Investors at this stage typically include late-stage venture capital firms, private equity firms, and sometimes corporate investors looking for strong growth opportunities.
Why focus on California-based Series C startups in 2025?
California remains one of the most active startup ecosystems in the world, attracting both domestic and international investment.
In 2025, the state’s startups are not only securing substantial Series C rounds but also setting the pace for innovation in industries like AI, space technology, healthcare, and clean energy. Tracking these companies provides insight into emerging trends and potential market leaders.
How were the startups in this list selected?
The companies featured were chosen based on publicly announced Series C rounds completed in 2025. All are headquartered in California and operate in sectors with high growth potential. The funding amounts, lead investors, and strategic goals were confirmed through company statements and reputable business news sources.

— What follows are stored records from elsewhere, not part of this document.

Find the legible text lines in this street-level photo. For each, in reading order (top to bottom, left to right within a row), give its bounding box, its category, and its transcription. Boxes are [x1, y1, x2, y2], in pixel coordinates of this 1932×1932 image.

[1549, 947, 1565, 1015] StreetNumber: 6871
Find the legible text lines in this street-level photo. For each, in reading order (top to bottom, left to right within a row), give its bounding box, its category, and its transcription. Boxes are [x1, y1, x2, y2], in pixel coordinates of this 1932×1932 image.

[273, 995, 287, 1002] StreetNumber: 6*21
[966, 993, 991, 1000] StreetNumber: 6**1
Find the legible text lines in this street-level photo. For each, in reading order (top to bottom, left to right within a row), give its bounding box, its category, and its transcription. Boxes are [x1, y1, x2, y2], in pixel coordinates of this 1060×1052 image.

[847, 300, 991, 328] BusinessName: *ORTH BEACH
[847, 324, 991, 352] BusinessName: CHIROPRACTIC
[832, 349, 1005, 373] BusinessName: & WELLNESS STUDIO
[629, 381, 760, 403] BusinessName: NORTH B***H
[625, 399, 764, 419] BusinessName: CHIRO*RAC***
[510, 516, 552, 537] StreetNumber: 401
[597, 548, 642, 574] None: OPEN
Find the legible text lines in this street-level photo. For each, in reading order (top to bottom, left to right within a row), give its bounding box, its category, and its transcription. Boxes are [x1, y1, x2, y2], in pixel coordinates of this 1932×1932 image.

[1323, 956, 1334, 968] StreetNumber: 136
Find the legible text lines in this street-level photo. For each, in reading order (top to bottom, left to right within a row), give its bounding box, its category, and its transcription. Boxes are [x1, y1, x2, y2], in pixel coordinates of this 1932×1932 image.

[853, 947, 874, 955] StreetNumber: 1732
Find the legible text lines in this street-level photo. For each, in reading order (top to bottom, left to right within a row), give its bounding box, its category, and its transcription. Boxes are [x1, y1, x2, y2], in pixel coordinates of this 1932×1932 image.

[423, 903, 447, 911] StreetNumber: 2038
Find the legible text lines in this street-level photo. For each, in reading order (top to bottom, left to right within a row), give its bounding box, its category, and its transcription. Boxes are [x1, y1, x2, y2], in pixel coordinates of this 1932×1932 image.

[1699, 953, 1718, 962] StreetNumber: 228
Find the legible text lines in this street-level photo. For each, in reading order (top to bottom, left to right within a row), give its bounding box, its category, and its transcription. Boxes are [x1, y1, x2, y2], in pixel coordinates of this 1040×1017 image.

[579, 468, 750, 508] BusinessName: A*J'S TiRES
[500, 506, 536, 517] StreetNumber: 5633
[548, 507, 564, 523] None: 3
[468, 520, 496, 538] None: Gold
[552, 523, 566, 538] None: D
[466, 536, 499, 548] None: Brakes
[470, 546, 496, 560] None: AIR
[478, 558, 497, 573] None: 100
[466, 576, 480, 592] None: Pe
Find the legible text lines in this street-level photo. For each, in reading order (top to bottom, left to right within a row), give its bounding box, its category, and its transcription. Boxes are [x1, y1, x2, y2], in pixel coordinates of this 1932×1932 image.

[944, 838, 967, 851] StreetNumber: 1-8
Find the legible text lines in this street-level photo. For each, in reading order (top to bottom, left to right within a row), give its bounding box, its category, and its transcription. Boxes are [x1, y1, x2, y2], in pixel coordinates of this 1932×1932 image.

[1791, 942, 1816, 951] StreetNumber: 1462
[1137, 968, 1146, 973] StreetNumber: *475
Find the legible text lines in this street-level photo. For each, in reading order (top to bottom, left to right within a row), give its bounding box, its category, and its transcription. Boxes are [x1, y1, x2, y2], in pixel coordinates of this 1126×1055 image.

What does Series C funding typically signal for a company’s future?
It often marks the point where a company transitions from scaling within its core market to pursuing larger, global opportunities. This stage also allows for significant investment in talent, infrastructure, and product diversification. For many, Series C is the gateway to an eventual IPO or acquisition.
Which industries are most represented in this year’s list?
The 2025 lineup features a strong presence in artificial intelligence, healthcare technology, aerospace, and clean energy. These sectors are drawing large investments due to their transformative potential and alignment with global priorities such as sustainability, automation, and advanced healthcare solutions.
How can businesses work with these Series C startups?
Partnerships can take many forms, from integrating their technologies into existing operations to collaborating on new product development.
Companies interested in working with innovative technology providers can reach out directly to these startups or explore collaboration opportunities through industry events and investment networks.